Exercise aim: Reproduce the records below exactly, from the first line through the line containing "Write the ABC notation for this score.". Include both of those lines.

*** Data provided

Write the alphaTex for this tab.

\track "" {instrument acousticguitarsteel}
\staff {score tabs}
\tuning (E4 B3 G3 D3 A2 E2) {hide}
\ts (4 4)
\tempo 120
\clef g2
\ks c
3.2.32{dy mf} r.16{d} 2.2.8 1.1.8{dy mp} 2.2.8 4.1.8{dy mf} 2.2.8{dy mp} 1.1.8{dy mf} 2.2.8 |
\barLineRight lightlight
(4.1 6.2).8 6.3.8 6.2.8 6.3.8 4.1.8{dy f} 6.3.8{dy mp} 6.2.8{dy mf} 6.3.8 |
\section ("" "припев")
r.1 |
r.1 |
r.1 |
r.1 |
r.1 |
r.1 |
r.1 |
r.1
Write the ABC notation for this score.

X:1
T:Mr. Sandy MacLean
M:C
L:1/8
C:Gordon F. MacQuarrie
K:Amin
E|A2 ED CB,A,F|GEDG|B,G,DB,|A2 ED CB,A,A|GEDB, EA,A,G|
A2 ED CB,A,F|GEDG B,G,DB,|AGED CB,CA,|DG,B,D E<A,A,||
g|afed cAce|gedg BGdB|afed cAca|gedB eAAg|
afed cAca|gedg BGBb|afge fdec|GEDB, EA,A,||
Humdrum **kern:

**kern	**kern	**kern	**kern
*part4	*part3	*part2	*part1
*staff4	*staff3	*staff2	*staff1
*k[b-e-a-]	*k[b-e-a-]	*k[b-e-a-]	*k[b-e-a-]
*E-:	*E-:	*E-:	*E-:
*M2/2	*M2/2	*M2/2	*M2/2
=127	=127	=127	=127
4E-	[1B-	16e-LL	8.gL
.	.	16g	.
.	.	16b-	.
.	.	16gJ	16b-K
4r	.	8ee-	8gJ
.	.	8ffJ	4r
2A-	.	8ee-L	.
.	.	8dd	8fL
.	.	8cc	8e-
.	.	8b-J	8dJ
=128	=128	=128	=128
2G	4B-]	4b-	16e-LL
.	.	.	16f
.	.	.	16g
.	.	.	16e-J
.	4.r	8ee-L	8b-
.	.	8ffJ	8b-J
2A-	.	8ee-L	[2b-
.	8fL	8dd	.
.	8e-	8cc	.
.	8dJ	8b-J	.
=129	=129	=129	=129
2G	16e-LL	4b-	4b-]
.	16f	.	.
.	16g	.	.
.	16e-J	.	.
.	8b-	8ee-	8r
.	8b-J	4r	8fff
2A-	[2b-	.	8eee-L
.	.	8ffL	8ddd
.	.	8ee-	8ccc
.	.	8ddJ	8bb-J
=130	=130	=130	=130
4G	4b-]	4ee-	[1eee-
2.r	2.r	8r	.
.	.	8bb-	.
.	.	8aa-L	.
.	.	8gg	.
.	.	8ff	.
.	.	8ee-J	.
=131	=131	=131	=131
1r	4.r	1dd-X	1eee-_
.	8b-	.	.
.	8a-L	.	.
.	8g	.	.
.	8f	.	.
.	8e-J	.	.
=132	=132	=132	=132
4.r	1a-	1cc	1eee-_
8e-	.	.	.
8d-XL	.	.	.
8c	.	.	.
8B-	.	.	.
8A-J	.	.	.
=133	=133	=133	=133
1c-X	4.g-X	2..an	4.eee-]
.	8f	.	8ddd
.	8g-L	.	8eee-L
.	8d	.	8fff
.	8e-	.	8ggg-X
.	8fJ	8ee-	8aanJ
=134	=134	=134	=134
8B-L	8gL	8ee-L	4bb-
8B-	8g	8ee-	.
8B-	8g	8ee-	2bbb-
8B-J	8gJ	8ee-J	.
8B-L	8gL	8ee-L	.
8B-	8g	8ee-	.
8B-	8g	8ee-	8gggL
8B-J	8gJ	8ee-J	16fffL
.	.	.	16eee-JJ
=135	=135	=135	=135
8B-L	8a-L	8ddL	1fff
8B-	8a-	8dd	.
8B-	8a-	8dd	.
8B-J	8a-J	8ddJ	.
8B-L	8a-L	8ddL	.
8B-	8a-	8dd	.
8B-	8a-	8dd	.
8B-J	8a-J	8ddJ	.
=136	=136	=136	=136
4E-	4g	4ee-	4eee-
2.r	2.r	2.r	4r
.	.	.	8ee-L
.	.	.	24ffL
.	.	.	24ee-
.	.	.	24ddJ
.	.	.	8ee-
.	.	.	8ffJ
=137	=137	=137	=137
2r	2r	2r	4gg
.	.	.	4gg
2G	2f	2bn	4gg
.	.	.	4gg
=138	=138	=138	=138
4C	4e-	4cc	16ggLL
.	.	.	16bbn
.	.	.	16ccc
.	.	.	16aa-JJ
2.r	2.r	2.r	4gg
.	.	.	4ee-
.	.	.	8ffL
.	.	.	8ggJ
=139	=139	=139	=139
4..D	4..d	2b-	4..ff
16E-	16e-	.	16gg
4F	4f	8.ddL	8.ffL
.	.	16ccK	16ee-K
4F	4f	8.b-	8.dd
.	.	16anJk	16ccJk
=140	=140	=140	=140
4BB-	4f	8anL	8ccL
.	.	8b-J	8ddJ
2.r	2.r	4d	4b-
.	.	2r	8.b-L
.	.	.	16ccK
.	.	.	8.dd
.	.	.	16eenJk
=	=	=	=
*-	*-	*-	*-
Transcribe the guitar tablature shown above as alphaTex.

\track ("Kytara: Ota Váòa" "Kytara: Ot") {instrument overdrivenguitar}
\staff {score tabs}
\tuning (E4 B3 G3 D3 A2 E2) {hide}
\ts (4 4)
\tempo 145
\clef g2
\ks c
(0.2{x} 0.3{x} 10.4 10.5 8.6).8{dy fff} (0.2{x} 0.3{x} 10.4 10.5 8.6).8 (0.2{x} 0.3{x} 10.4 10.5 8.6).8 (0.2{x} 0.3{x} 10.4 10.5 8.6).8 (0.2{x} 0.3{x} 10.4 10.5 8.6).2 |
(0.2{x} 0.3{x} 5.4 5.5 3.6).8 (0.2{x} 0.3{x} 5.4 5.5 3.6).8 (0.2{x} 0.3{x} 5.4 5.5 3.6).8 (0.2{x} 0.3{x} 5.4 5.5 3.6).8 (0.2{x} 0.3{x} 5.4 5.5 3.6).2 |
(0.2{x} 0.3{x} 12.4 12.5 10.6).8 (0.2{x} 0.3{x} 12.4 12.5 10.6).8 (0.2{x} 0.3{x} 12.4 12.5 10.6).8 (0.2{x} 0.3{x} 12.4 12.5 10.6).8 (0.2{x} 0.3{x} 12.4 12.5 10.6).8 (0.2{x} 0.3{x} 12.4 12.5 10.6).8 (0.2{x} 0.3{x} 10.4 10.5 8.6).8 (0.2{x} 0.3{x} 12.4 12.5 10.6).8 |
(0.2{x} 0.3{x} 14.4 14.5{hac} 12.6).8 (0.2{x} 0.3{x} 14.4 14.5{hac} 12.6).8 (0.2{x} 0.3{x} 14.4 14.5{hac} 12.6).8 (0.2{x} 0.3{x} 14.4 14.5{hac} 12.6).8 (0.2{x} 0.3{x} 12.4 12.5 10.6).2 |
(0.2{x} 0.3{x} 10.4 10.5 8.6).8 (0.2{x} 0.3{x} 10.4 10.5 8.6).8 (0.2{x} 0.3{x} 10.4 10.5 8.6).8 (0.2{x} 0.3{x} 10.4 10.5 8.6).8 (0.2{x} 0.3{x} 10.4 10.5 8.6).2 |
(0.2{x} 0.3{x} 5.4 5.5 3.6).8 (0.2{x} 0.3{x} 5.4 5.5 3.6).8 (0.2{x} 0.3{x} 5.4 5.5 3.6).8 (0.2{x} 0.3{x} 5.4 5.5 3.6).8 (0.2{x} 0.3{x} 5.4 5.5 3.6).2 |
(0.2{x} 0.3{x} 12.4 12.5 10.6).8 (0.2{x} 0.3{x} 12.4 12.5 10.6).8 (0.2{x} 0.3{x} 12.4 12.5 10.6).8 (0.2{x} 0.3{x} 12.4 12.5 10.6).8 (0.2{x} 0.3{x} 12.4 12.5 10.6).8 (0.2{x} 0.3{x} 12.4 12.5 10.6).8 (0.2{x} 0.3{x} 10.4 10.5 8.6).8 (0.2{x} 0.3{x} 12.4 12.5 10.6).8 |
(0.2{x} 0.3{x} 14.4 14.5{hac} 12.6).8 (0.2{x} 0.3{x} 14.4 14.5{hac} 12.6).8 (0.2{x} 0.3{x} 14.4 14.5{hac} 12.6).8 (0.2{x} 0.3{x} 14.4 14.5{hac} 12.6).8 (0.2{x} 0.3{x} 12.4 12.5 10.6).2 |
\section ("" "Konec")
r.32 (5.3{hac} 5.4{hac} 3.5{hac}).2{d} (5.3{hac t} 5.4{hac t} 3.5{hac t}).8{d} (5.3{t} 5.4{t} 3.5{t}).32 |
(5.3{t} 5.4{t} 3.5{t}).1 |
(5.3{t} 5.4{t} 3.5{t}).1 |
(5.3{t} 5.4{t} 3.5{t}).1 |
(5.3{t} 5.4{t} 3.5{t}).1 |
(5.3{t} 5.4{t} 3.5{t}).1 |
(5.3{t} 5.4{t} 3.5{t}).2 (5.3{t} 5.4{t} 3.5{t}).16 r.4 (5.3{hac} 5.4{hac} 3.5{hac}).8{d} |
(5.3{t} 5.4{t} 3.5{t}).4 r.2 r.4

******

Exercise solution:
Write the alphaTex for this tab.

\track "" {instrument acousticguitarsteel}
\staff {score tabs}
\tuning (E4 B3 G3 D3 A2 E2) {hide}
\ts (4 4)
\tempo 120
\clef g2
\ks c
3.2.32{dy mf} r.16{d} 2.2.8 1.1.8{dy mp} 2.2.8 4.1.8{dy mf} 2.2.8{dy mp} 1.1.8{dy mf} 2.2.8 |
\barLineRight lightlight
(4.1 6.2).8 6.3.8 6.2.8 6.3.8 4.1.8{dy f} 6.3.8{dy mp} 6.2.8{dy mf} 6.3.8 |
\section ("" "припев")
r.1 |
r.1 |
r.1 |
r.1 |
r.1 |
r.1 |
r.1 |
r.1
Write the ABC notation for this score.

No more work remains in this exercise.